Hal KEDUA: AKP berhasil keluar dari stigma partai politik Islam bergaris keras. Model Islam yang ditawarkannya bukan “talibanisasi” atau “wahabisasi” tetapi penyerapan tradisi-tradisi lokal dalam kehidupan politik. Emine dan Sumaya, istri dan anak Erdogan, misalnya, tidak menggunakan burqah atau jilbab “nyengser”. Mereka terlihat modis dengan jilbab motif bunga khas Turki. Ketika mengunjungi para pengungsi etnis Rohingya di Myanmar, Emine tampil bak bintang, bahkan mengalahkan pamor Julia Robert, aktris Hollywood di kesempatan yang sama.
Di sisi lain, secara legal formal, AKP melakukan tiga pekerjaan besar sekaligus; mereformasi konstitusi, mengintrodusir hak-hak sipil dan mengembalikan peran militer sebagai pengayom kedaulatan. Ketiga pekerjaan itu dilakukan secara simultan untuk menjamin kelangsungan demokratisasi di Turki. Hasilnya, militer yang sejak zaman Attaturk sangat berkuasa kini tak lagi mencampuri kekuasaan. Reformasi (baca: amandemen) konstitusi berhasil dilakukan setelah pada pemilu 2011 lalu AKP meraup lebih dari dua pertiga suara itu.
Secara struktur internal, kaderisasi AKP adalah yang terbaik, jika dibandingkan partai-partai lain. Bahkan, partai Jumhuriyat Helk Partisi (JHP), yang biasa dikenal militanpun kalah dibandingkan para kader AKP. Erdogan seringkali mengatakan, “menara adalah bayonet kami, kubah adalah helmet kami, masjid adalah barak kami dan para kader adalah tentara kami.” Ucapan Erdogan bukan sekedar isapan jempol, sebab AKP bekerja secara sangat professional. Contoh sederhana, ketika gempa mengguncang Turki, seluruh sumbangan yang disalurkan lewat AKP dapat ditelusuri secara on-line layaknya kita mengirim surat lewat pos tercatat saja.
Ketiga: AKP mengintrodusir (pelajaran) agama dengan aplikasi yang nyata. Pelan-pelan, mata pelajaran agama kini mendapat perhatian setelah sekian puluh tahun diharamkan rezim pro-Attaturk. Mostafa Akici, seorang teman kuliah saya, dalam suatu chatting, mengeluhkan dulu bagaimana ijazah dari universitas Islam luar negeri tak diakui di negerinya. Ia harus mengikuti kuliah dan ujian persamaan lokal, padahal masyarakat sudah mengenalnya sebagai ulama.

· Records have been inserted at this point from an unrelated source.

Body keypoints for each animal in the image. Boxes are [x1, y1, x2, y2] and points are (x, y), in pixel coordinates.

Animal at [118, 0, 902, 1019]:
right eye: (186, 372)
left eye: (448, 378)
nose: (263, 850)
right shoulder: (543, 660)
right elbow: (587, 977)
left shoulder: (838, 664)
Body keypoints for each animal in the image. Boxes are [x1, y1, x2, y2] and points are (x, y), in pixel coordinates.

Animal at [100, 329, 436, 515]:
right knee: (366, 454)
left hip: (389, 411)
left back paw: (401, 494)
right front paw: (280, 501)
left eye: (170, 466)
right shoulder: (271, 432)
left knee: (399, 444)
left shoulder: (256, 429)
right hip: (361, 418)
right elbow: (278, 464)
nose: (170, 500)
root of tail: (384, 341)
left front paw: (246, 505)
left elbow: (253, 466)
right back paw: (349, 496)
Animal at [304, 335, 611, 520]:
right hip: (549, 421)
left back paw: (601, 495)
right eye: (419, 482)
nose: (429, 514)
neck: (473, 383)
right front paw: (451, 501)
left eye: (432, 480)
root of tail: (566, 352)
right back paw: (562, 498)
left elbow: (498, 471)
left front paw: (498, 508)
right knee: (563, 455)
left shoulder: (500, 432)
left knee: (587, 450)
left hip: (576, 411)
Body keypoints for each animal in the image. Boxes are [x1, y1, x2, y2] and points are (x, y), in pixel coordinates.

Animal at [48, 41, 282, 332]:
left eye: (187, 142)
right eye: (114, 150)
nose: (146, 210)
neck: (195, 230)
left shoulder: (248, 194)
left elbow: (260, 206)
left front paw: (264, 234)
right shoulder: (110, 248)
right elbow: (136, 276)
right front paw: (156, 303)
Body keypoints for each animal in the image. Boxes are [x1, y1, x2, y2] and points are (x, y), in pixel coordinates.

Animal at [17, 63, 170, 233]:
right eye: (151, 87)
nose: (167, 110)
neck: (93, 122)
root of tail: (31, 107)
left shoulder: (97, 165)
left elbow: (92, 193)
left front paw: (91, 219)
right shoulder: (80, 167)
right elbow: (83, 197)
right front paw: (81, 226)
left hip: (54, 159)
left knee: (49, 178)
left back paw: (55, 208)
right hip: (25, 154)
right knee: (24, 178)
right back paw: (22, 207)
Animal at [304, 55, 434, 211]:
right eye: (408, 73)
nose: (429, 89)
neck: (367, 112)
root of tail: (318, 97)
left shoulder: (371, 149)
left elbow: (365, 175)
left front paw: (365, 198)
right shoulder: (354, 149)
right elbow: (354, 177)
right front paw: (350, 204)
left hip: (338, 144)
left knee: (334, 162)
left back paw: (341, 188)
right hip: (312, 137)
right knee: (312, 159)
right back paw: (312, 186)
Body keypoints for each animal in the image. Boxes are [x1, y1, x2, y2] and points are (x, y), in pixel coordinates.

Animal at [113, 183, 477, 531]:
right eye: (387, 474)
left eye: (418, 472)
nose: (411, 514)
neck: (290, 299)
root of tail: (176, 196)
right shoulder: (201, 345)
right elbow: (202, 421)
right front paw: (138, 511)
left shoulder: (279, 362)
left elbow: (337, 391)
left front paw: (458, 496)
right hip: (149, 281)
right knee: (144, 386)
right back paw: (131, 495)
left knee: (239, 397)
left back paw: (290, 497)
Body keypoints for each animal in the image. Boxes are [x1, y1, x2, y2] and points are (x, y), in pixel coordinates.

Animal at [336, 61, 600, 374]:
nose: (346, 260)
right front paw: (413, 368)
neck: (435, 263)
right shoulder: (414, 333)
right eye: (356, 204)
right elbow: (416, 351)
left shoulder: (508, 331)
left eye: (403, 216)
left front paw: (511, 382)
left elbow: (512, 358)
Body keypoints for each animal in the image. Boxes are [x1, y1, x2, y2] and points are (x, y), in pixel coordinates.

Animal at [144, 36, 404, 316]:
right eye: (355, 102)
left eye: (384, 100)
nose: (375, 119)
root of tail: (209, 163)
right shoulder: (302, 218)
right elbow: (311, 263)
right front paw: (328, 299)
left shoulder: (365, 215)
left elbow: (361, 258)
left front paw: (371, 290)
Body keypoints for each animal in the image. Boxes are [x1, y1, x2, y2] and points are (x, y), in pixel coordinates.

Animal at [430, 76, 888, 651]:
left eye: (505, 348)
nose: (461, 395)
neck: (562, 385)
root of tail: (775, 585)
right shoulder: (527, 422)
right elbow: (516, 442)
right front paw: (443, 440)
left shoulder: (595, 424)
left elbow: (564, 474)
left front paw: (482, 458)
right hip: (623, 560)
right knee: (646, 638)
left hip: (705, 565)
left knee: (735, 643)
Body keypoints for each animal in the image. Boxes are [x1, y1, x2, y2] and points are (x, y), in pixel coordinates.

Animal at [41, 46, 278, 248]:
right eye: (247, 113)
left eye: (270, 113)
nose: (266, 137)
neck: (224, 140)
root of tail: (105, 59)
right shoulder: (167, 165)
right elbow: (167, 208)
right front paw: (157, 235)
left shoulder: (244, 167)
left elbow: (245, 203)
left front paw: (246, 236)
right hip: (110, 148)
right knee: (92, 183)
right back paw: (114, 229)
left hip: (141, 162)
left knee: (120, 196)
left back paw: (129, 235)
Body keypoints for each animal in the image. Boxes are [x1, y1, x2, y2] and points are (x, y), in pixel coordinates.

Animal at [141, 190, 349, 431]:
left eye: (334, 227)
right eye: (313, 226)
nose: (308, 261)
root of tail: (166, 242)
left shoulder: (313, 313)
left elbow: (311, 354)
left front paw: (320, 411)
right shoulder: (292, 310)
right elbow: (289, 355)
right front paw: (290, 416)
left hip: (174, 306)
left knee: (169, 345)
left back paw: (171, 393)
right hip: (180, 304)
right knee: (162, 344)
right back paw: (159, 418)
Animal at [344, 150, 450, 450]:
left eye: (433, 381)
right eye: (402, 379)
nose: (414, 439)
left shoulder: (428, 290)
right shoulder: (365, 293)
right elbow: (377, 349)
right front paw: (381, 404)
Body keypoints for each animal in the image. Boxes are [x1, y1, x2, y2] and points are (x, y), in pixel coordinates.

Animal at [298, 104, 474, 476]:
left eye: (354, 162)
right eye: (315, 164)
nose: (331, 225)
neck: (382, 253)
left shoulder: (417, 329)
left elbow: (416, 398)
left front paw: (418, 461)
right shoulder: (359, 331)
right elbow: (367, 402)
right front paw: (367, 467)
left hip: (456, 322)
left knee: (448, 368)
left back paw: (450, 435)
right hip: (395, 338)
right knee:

Kini, mata pelajaran agama menjadi syarat kelulusan ke perguruan tinggi negeri.
Di tengah capaian-capaian itu, AKP menghadapi tantangan berat ke depan. Jumlah pengungsi Syria yang telah mencapai lebih dari 200.000 orang tentu bukan pekerjaan mudah untuk menanganinya. Sejak lama, Turki dan Syria adalah “dua tetangga yang sulit tegur sapa.” Ditambah, partai Kurdistan Worker Party (PKK) selalu merongrong pemerintahan Erdogan dan menggalang kekuatan dengan Siprus untuk merongrong Turki dari dalam.
Secara singkat, metamorfosa hasil perjuangan AKP dan Erdogan di Turki, barangkali, bisa kita lihat pada penerbangan Turkish Airlines. Di era Turgut Ozal, Turkish Airlines adalah penerbangan paling “liberal” dari semua maskapai negara-negara muslim. Semua jenis makanan haram disediakan, lengkap dengan pramugari yang dandan menor dan behenol. Kini, Turkish Airlines memastikan bahwa “no pork is served.” Tak ada lagi makanan yang mengandung babi.
Erdogan dan AKP, boleh dikata, telah berhasil menanggalkan baju sekulerisme Attaturk dengan mengintrodusir sejumlah elemen Islam. Tetapi, langkah menuju politik dan masyarakat islami di negeri itu perlu waktu panjang dan sulit. Memang, restorasi dan reformasi peradaban tak semudah membalik telapak tangan. Wallahua’lam bis-showab.